Extract every line of text from the data below, keeping each line word for word and in its original order.
(INFORMATION SUPPLIED Opens)
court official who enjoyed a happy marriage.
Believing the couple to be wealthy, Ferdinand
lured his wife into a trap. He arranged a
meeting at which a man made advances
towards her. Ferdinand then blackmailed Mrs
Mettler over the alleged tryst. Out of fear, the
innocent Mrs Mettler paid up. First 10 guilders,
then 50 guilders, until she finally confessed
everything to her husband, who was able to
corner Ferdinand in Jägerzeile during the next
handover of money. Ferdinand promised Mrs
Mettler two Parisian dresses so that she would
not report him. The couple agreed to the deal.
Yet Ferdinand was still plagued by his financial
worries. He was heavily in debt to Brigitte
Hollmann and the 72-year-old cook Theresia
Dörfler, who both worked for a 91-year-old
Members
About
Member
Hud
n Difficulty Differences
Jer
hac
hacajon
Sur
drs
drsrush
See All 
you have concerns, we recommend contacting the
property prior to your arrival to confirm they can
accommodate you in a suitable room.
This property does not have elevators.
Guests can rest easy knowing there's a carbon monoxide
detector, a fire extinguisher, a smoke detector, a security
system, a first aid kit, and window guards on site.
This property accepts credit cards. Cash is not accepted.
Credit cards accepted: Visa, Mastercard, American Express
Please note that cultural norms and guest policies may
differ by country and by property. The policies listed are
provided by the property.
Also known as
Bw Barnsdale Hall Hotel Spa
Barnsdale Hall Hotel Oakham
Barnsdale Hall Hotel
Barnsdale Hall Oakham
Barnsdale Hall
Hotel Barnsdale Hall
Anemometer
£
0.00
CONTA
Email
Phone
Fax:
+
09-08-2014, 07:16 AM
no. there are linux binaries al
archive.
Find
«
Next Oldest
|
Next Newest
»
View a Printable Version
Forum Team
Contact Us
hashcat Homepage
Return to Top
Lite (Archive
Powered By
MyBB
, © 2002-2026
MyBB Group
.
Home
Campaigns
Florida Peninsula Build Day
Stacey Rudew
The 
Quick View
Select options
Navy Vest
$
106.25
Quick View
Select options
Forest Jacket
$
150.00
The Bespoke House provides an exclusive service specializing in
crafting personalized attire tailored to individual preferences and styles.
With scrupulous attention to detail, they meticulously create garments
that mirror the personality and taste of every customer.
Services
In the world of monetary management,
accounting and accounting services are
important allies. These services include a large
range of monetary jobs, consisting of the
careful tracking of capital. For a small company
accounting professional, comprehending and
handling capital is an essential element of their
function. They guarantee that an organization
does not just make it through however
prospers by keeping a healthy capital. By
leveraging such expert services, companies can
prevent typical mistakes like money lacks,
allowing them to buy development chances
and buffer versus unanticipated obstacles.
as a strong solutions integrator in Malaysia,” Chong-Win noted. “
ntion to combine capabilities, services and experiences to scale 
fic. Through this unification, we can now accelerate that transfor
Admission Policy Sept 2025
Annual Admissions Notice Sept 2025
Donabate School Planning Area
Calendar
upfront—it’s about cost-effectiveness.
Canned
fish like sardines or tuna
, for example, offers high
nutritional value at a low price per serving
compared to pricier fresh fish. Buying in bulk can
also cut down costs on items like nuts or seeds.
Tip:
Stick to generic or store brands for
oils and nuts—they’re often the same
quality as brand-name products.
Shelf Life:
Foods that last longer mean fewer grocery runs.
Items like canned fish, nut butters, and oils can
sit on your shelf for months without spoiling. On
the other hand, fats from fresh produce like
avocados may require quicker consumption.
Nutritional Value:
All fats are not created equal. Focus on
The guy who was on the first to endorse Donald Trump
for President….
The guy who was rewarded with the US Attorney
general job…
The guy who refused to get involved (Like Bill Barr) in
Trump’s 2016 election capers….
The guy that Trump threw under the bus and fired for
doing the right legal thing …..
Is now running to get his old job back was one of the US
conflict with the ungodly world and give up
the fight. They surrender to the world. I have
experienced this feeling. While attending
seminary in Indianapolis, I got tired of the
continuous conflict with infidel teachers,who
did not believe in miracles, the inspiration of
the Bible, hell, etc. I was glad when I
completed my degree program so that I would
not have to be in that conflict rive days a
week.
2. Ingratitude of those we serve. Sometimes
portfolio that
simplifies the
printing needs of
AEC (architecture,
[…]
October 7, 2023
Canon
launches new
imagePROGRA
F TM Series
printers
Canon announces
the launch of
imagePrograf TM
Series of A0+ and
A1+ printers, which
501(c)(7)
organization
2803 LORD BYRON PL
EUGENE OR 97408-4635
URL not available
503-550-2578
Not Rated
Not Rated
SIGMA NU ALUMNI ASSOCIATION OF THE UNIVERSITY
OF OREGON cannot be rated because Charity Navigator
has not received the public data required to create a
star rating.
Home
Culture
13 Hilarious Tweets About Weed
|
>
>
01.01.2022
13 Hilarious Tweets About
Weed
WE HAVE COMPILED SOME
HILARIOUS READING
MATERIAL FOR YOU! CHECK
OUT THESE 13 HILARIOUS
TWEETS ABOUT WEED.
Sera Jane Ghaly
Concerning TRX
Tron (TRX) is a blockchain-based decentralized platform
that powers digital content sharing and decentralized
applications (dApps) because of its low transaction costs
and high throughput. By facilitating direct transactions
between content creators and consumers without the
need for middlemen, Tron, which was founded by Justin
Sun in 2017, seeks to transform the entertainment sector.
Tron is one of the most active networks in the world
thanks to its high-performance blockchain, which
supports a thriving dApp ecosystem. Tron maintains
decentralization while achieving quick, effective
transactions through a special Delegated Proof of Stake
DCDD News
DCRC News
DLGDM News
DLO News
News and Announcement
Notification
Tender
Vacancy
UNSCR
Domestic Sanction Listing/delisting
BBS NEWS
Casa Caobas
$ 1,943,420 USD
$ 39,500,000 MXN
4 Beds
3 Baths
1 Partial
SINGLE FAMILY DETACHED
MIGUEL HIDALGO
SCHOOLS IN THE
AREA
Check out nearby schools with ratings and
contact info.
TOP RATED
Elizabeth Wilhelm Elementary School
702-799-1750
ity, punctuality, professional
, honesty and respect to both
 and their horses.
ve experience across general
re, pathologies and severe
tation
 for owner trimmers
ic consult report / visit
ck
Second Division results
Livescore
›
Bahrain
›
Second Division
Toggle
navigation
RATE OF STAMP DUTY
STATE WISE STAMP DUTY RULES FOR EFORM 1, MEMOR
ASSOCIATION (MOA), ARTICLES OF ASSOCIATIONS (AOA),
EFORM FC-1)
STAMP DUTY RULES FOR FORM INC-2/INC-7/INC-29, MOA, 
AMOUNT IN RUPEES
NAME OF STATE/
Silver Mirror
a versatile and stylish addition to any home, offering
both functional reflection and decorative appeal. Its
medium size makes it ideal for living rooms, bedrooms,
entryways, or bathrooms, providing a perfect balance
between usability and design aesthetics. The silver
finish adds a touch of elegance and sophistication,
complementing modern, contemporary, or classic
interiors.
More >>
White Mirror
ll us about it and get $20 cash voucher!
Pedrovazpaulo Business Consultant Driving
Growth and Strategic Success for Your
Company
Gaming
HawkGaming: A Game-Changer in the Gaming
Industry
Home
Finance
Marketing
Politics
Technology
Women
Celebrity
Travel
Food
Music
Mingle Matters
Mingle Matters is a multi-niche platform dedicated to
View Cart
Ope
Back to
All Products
(INFORMATION SUPPLIED Closes)
▸ **SOLUTION TO THE EXERCISE**
court official who enjoyed a happy marriage.
Believing the couple to be wealthy, Ferdinand
lured his wife into a trap. He arranged a
meeting at which a man made advances
towards her. Ferdinand then blackmailed Mrs
Mettler over the alleged tryst. Out of fear, the
innocent Mrs Mettler paid up. First 10 guilders,
then 50 guilders, until she finally confessed
everything to her husband, who was able to
corner Ferdinand in Jägerzeile during the next
handover of money. Ferdinand promised Mrs
Mettler two Parisian dresses so that she would
not report him. The couple agreed to the deal.
Yet Ferdinand was still plagued by his financial
worries. He was heavily in debt to Brigitte
Hollmann and the 72-year-old cook Theresia
Dörfler, who both worked for a 91-year-old
Members
About
Member
Hud
n Difficulty Differences
Jer
hac
hacajon
Sur
drs
drsrush
See All 
you have concerns, we recommend contacting the
property prior to your arrival to confirm they can
accommodate you in a suitable room.
This property does not have elevators.
Guests can rest easy knowing there's a carbon monoxide
detector, a fire extinguisher, a smoke detector, a security
system, a first aid kit, and window guards on site.
This property accepts credit cards. Cash is not accepted.
Credit cards accepted: Visa, Mastercard, American Express
Please note that cultural norms and guest policies may
differ by country and by property. The policies listed are
provided by the property.
Also known as
Bw Barnsdale Hall Hotel Spa
Barnsdale Hall Hotel Oakham
Barnsdale Hall Hotel
Barnsdale Hall Oakham
Barnsdale Hall
Hotel Barnsdale Hall
Anemometer
£
0.00
CONTA
Email
Phone
Fax:
+
09-08-2014, 07:16 AM
no. there are linux binaries al
archive.
Find
«
Next Oldest
|
Next Newest
»
View a Printable Version
Forum Team
Contact Us
hashcat Homepage
Return to Top
Lite (Archive
Powered By
MyBB
, © 2002-2026
MyBB Group
.
Home
Campaigns
Florida Peninsula Build Day
Stacey Rudew
The 
Quick View
Select options
Navy Vest
$
106.25
Quick View
Select options
Forest Jacket
$
150.00
The Bespoke House provides an exclusive service specializing in
crafting personalized attire tailored to individual preferences and styles.
With scrupulous attention to detail, they meticulously create garments
that mirror the personality and taste of every customer.
Services
In the world of monetary management,
accounting and accounting services are
important allies. These services include a large
range of monetary jobs, consisting of the
careful tracking of capital. For a small company
accounting professional, comprehending and
handling capital is an essential element of their
function. They guarantee that an organization
does not just make it through however
prospers by keeping a healthy capital. By
leveraging such expert services, companies can
prevent typical mistakes like money lacks,
allowing them to buy development chances
and buffer versus unanticipated obstacles.
as a strong solutions integrator in Malaysia,” Chong-Win noted. “
ntion to combine capabilities, services and experiences to scale 
fic. Through this unification, we can now accelerate that transfor
Admission Policy Sept 2025
Annual Admissions Notice Sept 2025
Donabate School Planning Area
Calendar
upfront—it’s about cost-effectiveness.
Canned
fish like sardines or tuna
, for example, offers high
nutritional value at a low price per serving
compared to pricier fresh fish. Buying in bulk can
also cut down costs on items like nuts or seeds.
Tip:
Stick to generic or store brands for
oils and nuts—they’re often the same
quality as brand-name products.
Shelf Life:
Foods that last longer mean fewer grocery runs.
Items like canned fish, nut butters, and oils can
sit on your shelf for months without spoiling. On
the other hand, fats from fresh produce like
avocados may require quicker consumption.
Nutritional Value:
All fats are not created equal. Focus on
The guy who was on the first to endorse Donald Trump
for President….
The guy who was rewarded with the US Attorney
general job…
The guy who refused to get involved (Like Bill Barr) in
Trump’s 2016 election capers….
The guy that Trump threw under the bus and fired for
doing the right legal thing …..
Is now running to get his old job back was one of the US
conflict with the ungodly world and give up
the fight. They surrender to the world. I have
experienced this feeling. While attending
seminary in Indianapolis, I got tired of the
continuous conflict with infidel teachers,who
did not believe in miracles, the inspiration of
the Bible, hell, etc. I was glad when I
completed my degree program so that I would
not have to be in that conflict rive days a
week.
2. Ingratitude of those we serve. Sometimes
portfolio that
simplifies the
printing needs of
AEC (architecture,
[…]
October 7, 2023
Canon
launches new
imagePROGRA
F TM Series
printers
Canon announces
the launch of
imagePrograf TM
Series of A0+ and
A1+ printers, which
501(c)(7)
organization
2803 LORD BYRON PL
EUGENE OR 97408-4635
URL not available
503-550-2578
Not Rated
Not Rated
SIGMA NU ALUMNI ASSOCIATION OF THE UNIVERSITY
OF OREGON cannot be rated because Charity Navigator
has not received the public data required to create a
star rating.
Home
Culture
13 Hilarious Tweets About Weed
|
>
>
01.01.2022
13 Hilarious Tweets About
Weed
WE HAVE COMPILED SOME
HILARIOUS READING
MATERIAL FOR YOU! CHECK
OUT THESE 13 HILARIOUS
TWEETS ABOUT WEED.
Sera Jane Ghaly
Concerning TRX
Tron (TRX) is a blockchain-based decentralized platform
that powers digital content sharing and decentralized
applications (dApps) because of its low transaction costs
and high throughput. By facilitating direct transactions
between content creators and consumers without the
need for middlemen, Tron, which was founded by Justin
Sun in 2017, seeks to transform the entertainment sector.
Tron is one of the most active networks in the world
thanks to its high-performance blockchain, which
supports a thriving dApp ecosystem. Tron maintains
decentralization while achieving quick, effective
transactions through a special Delegated Proof of Stake
DCDD News
DCRC News
DLGDM News
DLO News
News and Announcement
Notification
Tender
Vacancy
UNSCR
Domestic Sanction Listing/delisting
BBS NEWS
Casa Caobas
$ 1,943,420 USD
$ 39,500,000 MXN
4 Beds
3 Baths
1 Partial
SINGLE FAMILY DETACHED
MIGUEL HIDALGO
SCHOOLS IN THE
AREA
Check out nearby schools with ratings and
contact info.
TOP RATED
Elizabeth Wilhelm Elementary School
702-799-1750
ity, punctuality, professional
, honesty and respect to both
 and their horses.
ve experience across general
re, pathologies and severe
tation
 for owner trimmers
ic consult report / visit
ck
Second Division results
Livescore
›
Bahrain
›
Second Division
Toggle
navigation
RATE OF STAMP DUTY
STATE WISE STAMP DUTY RULES FOR EFORM 1, MEMOR
ASSOCIATION (MOA), ARTICLES OF ASSOCIATIONS (AOA),
EFORM FC-1)
STAMP DUTY RULES FOR FORM INC-2/INC-7/INC-29, MOA, 
AMOUNT IN RUPEES
NAME OF STATE/
Silver Mirror
a versatile and stylish addition to any home, offering
both functional reflection and decorative appeal. Its
medium size makes it ideal for living rooms, bedrooms,
entryways, or bathrooms, providing a perfect balance
between usability and design aesthetics. The silver
finish adds a touch of elegance and sophistication,
complementing modern, contemporary, or classic
interiors.
More >>
White Mirror
ll us about it and get $20 cash voucher!
Pedrovazpaulo Business Consultant Driving
Growth and Strategic Success for Your
Company
Gaming
HawkGaming: A Game-Changer in the Gaming
Industry
Home
Finance
Marketing
Politics
Technology
Women
Celebrity
Travel
Food
Music
Mingle Matters
Mingle Matters is a multi-niche platform dedicated to
View Cart
Ope
Back to
All Products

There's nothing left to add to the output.